A classification of the philosophical assumptions of management science methods

Pages 559-570 | Received 01 Jul 2001, Accepted 01 May 2002, Published online: 21 Dec 2017
 

Abstract

This paper presents a framework within which to examine and compare the main philosophical assumptions underpinning management science methods. It takes the position that they all have in common the basic mechanism of modelling, but that they differ in terms of what they model (ontology), how they model (epistemology), and why they model (axiology). A wide range of both hard and soft methods and methodologies ace categorised within the paper. One of the purposes of the framework is to assist in the process of multimethodology—that is, combining together several methods in an intervention. In particular, it will assist users in understanding both the implicit or explicit assumptions underlying methods, and their principle aims and purposes, in order to be able to make more informed and critically aware choices when designing particular combinations in practice.

Acknowledgements

I thank the referees for their very useful comments.

Notes

1 * This part of the research was assisted by Hariklia Tsoukia as part of her MSc project. It has also been seen by the originators of the methods where that was possible and their comments have been taken into account, although responsibility for the precise wording in the table rests with the author. I thank Russ Ackoff, Peter Bennett, Colin Eden, John Friend, Werner Ulrich.
::::
* **Your goal**
In the abstract on management science methods, what is one stated purpose of the framework?
::::
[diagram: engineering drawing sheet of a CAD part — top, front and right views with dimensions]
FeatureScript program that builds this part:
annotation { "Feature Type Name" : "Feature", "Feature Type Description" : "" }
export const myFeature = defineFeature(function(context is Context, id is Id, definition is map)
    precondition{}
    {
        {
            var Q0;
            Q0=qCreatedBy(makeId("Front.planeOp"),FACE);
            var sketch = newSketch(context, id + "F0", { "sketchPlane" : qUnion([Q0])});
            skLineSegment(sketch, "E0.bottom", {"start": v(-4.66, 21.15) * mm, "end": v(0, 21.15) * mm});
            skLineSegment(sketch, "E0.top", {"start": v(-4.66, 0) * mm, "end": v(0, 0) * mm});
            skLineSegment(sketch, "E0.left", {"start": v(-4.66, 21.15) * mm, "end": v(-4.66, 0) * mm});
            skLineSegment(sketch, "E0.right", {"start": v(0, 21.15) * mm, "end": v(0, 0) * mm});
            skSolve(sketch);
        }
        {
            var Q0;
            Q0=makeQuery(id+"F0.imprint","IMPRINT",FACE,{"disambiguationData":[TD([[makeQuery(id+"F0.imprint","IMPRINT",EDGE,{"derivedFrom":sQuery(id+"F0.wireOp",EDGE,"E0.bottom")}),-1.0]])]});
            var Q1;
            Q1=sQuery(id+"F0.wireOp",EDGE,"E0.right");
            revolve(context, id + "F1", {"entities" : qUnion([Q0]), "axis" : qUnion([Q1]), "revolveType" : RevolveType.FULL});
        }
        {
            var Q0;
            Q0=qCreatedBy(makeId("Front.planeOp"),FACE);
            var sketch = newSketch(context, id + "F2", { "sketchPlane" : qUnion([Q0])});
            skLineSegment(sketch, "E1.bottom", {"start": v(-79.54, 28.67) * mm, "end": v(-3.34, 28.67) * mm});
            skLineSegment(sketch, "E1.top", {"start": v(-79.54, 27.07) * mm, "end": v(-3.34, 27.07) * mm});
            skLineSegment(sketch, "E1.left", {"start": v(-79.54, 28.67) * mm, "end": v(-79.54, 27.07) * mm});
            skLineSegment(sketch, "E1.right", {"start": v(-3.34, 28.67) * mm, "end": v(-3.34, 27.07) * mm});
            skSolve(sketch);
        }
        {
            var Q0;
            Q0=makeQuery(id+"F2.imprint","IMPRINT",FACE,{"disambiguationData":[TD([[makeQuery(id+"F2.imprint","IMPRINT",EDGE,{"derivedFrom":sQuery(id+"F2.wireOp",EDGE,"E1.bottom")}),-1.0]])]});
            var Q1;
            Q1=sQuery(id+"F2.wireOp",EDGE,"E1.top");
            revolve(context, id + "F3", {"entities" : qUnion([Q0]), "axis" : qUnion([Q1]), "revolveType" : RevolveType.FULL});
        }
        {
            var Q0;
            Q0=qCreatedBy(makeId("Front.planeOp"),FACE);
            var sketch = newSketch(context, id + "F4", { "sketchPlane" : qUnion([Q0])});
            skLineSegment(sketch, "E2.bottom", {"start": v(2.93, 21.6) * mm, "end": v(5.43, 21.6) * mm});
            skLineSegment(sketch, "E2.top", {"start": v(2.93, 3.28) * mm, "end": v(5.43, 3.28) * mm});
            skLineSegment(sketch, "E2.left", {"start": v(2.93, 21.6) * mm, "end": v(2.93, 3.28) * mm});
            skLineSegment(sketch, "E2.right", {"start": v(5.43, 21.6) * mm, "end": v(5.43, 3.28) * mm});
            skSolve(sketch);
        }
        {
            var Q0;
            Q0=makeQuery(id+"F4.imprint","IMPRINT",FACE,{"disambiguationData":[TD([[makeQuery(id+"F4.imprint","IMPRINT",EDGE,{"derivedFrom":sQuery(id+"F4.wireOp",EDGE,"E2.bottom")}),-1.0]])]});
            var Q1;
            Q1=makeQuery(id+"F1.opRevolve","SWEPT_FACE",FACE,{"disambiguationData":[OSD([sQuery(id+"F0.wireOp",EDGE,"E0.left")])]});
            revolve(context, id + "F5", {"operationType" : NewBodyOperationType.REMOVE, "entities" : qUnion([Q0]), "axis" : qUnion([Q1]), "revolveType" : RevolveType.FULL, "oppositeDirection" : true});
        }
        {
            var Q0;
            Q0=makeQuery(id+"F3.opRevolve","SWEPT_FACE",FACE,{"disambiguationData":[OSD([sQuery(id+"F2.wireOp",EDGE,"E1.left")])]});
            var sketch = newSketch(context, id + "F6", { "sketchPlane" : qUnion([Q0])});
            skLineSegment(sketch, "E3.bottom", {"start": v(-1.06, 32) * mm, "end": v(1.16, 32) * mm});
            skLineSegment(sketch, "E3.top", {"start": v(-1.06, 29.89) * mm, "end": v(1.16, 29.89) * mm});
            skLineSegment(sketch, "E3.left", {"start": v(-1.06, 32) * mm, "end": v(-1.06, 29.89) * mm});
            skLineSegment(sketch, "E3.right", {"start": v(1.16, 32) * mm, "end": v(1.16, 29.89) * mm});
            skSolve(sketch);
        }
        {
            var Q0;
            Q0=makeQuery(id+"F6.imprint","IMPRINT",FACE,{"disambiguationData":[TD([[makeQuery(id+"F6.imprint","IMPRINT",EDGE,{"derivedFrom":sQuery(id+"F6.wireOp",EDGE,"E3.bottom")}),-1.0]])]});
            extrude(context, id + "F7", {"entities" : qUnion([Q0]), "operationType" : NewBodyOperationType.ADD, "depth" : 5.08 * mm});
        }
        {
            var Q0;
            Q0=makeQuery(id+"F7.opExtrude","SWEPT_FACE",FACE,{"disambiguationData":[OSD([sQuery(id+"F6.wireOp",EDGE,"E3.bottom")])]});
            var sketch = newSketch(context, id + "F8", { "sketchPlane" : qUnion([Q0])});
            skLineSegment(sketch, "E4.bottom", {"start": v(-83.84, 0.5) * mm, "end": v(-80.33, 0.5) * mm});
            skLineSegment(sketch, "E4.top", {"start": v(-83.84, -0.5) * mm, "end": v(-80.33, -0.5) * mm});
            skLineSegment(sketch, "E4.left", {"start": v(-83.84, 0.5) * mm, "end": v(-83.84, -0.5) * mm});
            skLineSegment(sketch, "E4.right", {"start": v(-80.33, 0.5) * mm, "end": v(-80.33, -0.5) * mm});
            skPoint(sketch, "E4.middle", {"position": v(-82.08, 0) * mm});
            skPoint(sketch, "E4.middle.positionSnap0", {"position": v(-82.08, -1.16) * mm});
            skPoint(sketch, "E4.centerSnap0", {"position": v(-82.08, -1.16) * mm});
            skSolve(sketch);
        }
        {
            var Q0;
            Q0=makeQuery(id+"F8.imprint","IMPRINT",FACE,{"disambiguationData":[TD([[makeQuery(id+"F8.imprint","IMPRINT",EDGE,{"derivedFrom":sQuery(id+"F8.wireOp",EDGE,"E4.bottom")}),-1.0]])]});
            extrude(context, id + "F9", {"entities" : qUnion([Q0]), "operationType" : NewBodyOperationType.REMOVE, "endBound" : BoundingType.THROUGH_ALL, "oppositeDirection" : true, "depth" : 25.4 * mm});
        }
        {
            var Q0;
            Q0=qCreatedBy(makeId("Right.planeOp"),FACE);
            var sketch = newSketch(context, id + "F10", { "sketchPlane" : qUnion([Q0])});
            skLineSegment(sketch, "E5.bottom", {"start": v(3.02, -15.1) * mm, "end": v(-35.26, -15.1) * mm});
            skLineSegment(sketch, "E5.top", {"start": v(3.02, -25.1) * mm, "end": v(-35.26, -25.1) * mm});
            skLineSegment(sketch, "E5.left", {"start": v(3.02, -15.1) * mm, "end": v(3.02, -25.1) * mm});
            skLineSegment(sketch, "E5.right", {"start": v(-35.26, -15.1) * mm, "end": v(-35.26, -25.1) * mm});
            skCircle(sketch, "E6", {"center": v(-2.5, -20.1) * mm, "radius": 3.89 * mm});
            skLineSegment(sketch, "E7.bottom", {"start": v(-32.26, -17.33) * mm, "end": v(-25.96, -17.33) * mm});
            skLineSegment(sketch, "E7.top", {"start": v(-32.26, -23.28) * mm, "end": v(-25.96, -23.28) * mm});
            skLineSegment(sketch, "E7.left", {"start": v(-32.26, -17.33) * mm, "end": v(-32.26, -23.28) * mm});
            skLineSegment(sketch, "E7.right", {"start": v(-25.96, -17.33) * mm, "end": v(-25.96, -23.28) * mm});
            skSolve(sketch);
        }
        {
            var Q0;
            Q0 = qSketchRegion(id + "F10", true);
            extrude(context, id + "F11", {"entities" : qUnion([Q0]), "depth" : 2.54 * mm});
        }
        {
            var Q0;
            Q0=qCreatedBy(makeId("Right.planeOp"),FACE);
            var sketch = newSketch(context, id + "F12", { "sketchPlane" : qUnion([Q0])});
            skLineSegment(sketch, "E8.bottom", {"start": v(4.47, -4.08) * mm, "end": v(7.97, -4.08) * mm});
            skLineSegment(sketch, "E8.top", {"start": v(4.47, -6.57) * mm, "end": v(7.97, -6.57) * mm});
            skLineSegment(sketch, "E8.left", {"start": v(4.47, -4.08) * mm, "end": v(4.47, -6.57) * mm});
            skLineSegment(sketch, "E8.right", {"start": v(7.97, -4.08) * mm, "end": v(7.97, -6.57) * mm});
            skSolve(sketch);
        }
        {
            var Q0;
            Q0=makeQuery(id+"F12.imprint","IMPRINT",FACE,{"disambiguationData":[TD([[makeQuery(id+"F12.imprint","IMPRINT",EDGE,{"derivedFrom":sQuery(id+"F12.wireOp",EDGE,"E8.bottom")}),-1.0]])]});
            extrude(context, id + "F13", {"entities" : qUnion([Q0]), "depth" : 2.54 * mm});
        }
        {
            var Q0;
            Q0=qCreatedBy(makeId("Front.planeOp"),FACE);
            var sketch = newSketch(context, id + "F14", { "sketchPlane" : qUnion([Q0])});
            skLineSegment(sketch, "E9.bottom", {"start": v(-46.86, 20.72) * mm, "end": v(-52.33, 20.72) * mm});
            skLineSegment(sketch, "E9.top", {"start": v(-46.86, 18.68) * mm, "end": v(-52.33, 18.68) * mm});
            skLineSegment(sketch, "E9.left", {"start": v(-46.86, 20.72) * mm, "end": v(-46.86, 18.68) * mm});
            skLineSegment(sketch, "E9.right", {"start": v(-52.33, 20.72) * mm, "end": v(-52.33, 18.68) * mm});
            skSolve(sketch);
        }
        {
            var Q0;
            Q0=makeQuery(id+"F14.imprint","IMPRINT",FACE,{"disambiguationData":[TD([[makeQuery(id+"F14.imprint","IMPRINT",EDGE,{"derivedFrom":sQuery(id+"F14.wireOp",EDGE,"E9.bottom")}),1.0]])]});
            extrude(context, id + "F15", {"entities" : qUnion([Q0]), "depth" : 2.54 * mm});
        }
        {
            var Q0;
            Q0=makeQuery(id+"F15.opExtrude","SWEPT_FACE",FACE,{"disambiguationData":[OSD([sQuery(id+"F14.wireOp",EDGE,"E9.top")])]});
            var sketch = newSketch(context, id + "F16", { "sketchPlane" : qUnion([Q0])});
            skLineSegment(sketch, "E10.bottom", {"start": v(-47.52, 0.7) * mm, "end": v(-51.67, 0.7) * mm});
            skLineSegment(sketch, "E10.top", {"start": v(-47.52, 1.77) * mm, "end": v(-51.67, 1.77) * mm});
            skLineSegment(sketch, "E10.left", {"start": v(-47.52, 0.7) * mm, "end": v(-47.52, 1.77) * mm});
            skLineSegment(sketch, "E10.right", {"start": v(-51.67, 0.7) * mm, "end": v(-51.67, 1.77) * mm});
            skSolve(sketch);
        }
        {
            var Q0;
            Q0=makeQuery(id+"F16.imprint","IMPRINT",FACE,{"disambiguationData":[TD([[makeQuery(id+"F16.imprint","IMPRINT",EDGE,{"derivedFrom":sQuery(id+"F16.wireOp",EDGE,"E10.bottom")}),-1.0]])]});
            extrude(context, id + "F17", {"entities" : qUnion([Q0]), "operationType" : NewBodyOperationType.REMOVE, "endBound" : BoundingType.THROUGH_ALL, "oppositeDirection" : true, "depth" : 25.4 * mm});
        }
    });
::::
* **Response to this exercise**
To assist in multimethodology, combining several methods in an intervention.